Хотя мое представление о себе как о преступнике мало-помалу размывалось и тускнело, о реабилитации я даже не помышлял. Более того, заботясь о будущем, я задержался в большом метрополисе в Скалистых горах ровно на столько времени, сколько потребовалось, чтобы обзавестись парой документов фиктивного пилота гражданской авиации.
С помощью тех же процедур, которые позволили мне выдать себя за Фрэнка Уильямса, первого офицера компании «Пан-Ам», я сотворил Фрэнка Адамса, якобы второго пилота «Транс Уорлд Эйрвейз», вкупе с мундиром, липовым удостоверением и поддельной летной лицензией FAA. Я также состряпал набор подложных документов, позволявших мне в образе Фрэнка Уильямса быть пилотом хоть «Пан-Ам», хоть TWA.
Вскоре после того меня занесло в Юту – штат, примечательный не только впечатляющей географией и мормонской историей, но и обилием кампусов колледжей. Присвоив пару дипломов, я счел подобающим хотя бы ознакомиться с университетскими кампусами, и потому посетил в Юте несколько колледжей, прогулявшись по их территории и насладившись академическими видами, особенное внимание уделяя студенточкам. В одном кампусе было столько очаровательных девушек, что меня подмывало записаться в студенты.

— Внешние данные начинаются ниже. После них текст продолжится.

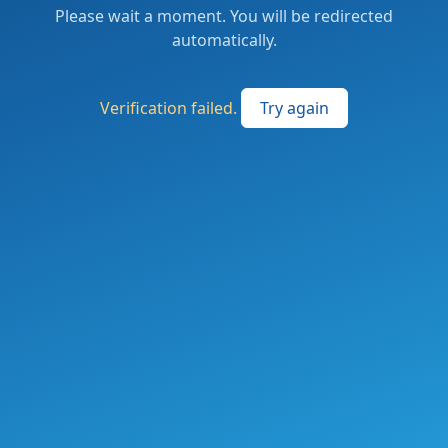
Please wait a moment. You will be redirected
automatically.
Verification failed.
Try again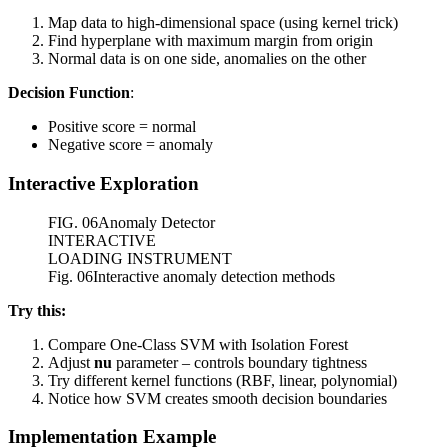
Map data to high-dimensional space (using kernel trick)
Find hyperplane with maximum margin from origin
Normal data is on one side, anomalies on the other
Decision Function
:
Positive score = normal
Negative score = anomaly
Interactive Exploration
FIG.
06
Anomaly Detector
INTERACTIVE
LOADING INSTRUMENT
Fig. 06
Interactive anomaly detection methods
Try this:
Compare One-Class SVM with Isolation Forest
Adjust
nu
parameter – controls boundary tightness
Try different kernel functions (RBF, linear, polynomial)
Notice how SVM creates smooth decision boundaries
Implementation Example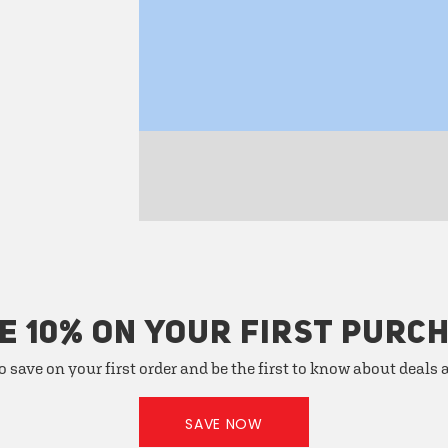
E 10% ON YOUR FIRST PURC
o save on your first order and be the first to know about deals
SAVE NOW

Вместо того я стал преподавателем.
Как-то раз под вечер, когда я прохлаждался у себя в номере мотеля, почитывая местную газету, мое внимание привлекла заметка об ожидающейся нехватке летних преподавателей в одном из университетов. В ней цитировались слова декана факультета, некоего доктора Эймоса Граймза, весьма озабоченного поисками замены на лето двум профессорам социологии. «Похоже, нам придется искать квалифицированный персонал, готовый преподавать всего три месяца, за пределами штата», – говорил доктор Граймз в статье.
Картина уединения в аудитории с дюжиной или около того сексапильных красоток пленила мое воображение, и устоять я не мог. Я позвонил доктору Граймзу.
– Доктор Граймз, это Фрэнк Адамс, – энергично провозгласил я. – У меня диплом доктора философии по социологии Колумбийского университета в Нью-Йорке. Я тут в гостях, доктор, и узнал из газеты, что вы ищете преподавателей социологии.
– Да, мы определенно заинтересованы в поисках людей, – осторожно ответил доктор Граймз. – Разумеется, вы понимаете, что речь идет о сугубо временной должности, только на лето. Как я понимаю, у вас есть опыт преподавания?
– О, да, – беспечно заявил я. – Хотя несколько лет я этим не занимался. Позвольте разъяснить мою ситуацию, доктор Граймз. Я пилот компании «Транс Уорлд Эйрвейз» и буквально только что списан на землю на шесть месяцев по медицинским соображениям, из-за воспаления внутреннего уха, в настоящее время препятствующего моим полетам. Я присматривал, чем бы заняться на это время, и, когда увидел статью, сообразил, что было бы приятно на время вернуться в аудиторию.
Прежде чем поступить в TWA, я два года прослужил профессором социологии в Городском колледже Нью-Йорка.
– Что ж, определенно похоже, что вы вероятный кандидат на один из наших постов, доктор Адамс, – проникнувшись энтузиазмом, провозгласил доктор Граймз. – Почему бы вам не наведаться ко мне в кабинет завтра утром, чтобы мы могли об этом потолковать?